Une cellule spéciale a asséché en carburant le régime Kadhafi et approvisionné les rebelles.
En marge des raids aériens, Londres a mis en place un dispositif tactique pour étrangler le régime Kadhafi en le privant de carburant. Créée en avril, une cellule secrète a participé à l'assèchement en pétrole des forces pro-Kadhafi tout en visant à établir des circuits d'approvisionnement pour les rebelles. Une équipe de six à huit personnes, sous la houlette du ministre du Développement international, Alan Duncan, était composée de membres du Foreign Office et du ministère de la Défense, avec l'appui des services secrets du MI6.
Ancien trader spécialiste du pétrole, Alan Duncan est à l'origine de l'opération. Au printemps, des informations des milieux pétroliers montrent en effet que les sanctions internationales pénalisent plus les rebelles que le régime, qui, s'il n'est plus en mesure de raffiner le brut produit sur le sol libyen, continue à s'approvisionner en pétrole en payant 150 à 200 dollars de plus le baril que le cours officiel et en se faisant livrer par la Tunisie. Convaincu de la nécessité d'agir sur ce terrain, David Cameron donne son feu vert à la création de la cellule secrète, qui lui rend compte directement.
Installée dans des bureaux du Foreign Office, au centre de Londres, l'équipe parvient, en liaison avec des agents sur le terrain et avec l'Otan, à établir un blocus des ports libyens et à contrôler les voies utilisées pour l'importation de pétrole de contrebande. Elle aide les rebelles à couper l'alimentation de la raffinerie libyenne de Zawiya, la seule à fonctionner durant le conflit.

## DONNÉES À TRAITER
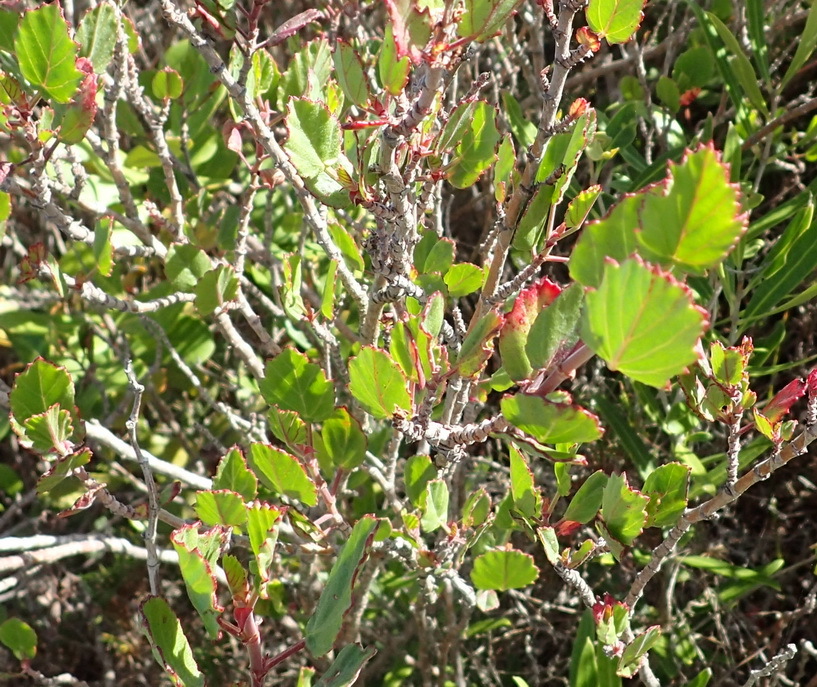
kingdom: Plantae
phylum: Tracheophyta
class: Magnoliopsida
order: Geraniales
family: Geraniaceae
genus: Pelargonium
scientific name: Pelargonium betulinum
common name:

## CONSIGNE DONNÉE 1
Recopiez intégralement le texte sur l'asphyxie pétrolière du régime Kadhafi, sans y apporter la moindre modification.
## CONSIGNE DONNÉE 2
Restituez sous forme de liste JSON de chaînes, une chaîne par ligne et sans les lignes vides, uniquement les lignes de la liste qui vont de celle contenant "order: Geraniales" jusqu'à la dernière ligne de la liste, l'une et l'autre incluses.

## RÉPONSE ATTENDUE 1
Une cellule spéciale a asséché en carburant le régime Kadhafi et approvisionné les rebelles.
En marge des raids aériens, Londres a mis en place un dispositif tactique pour étrangler le régime Kadhafi en le privant de carburant. Créée en avril, une cellule secrète a participé à l'assèchement en pétrole des forces pro-Kadhafi tout en visant à établir des circuits d'approvisionnement pour les rebelles. Une équipe de six à huit personnes, sous la houlette du ministre du Développement international, Alan Duncan, était composée de membres du Foreign Office et du ministère de la Défense, avec l'appui des services secrets du MI6.
Ancien trader spécialiste du pétrole, Alan Duncan est à l'origine de l'opération. Au printemps, des informations des milieux pétroliers montrent en effet que les sanctions internationales pénalisent plus les rebelles que le régime, qui, s'il n'est plus en mesure de raffiner le brut produit sur le sol libyen, continue à s'approvisionner en pétrole en payant 150 à 200 dollars de plus le baril que le cours officiel et en se faisant livrer par la Tunisie. Convaincu de la nécessité d'agir sur ce terrain, David Cameron donne son feu vert à la création de la cellule secrète, qui lui rend compte directement.
Installée dans des bureaux du Foreign Office, au centre de Londres, l'équipe parvient, en liaison avec des agents sur le terrain et avec l'Otan, à établir un blocus des ports libyens et à contrôler les voies utilisées pour l'importation de pétrole de contrebande. Elle aide les rebelles à couper l'alimentation de la raffinerie libyenne de Zawiya, la seule à fonctionner durant le conflit.

## RÉPONSE ATTENDUE 2
[
  "order: Geraniales",
  "family: Geraniaceae",
  "genus: Pelargonium",
  "scientific name: Pelargonium betulinum",
  "common name:"
]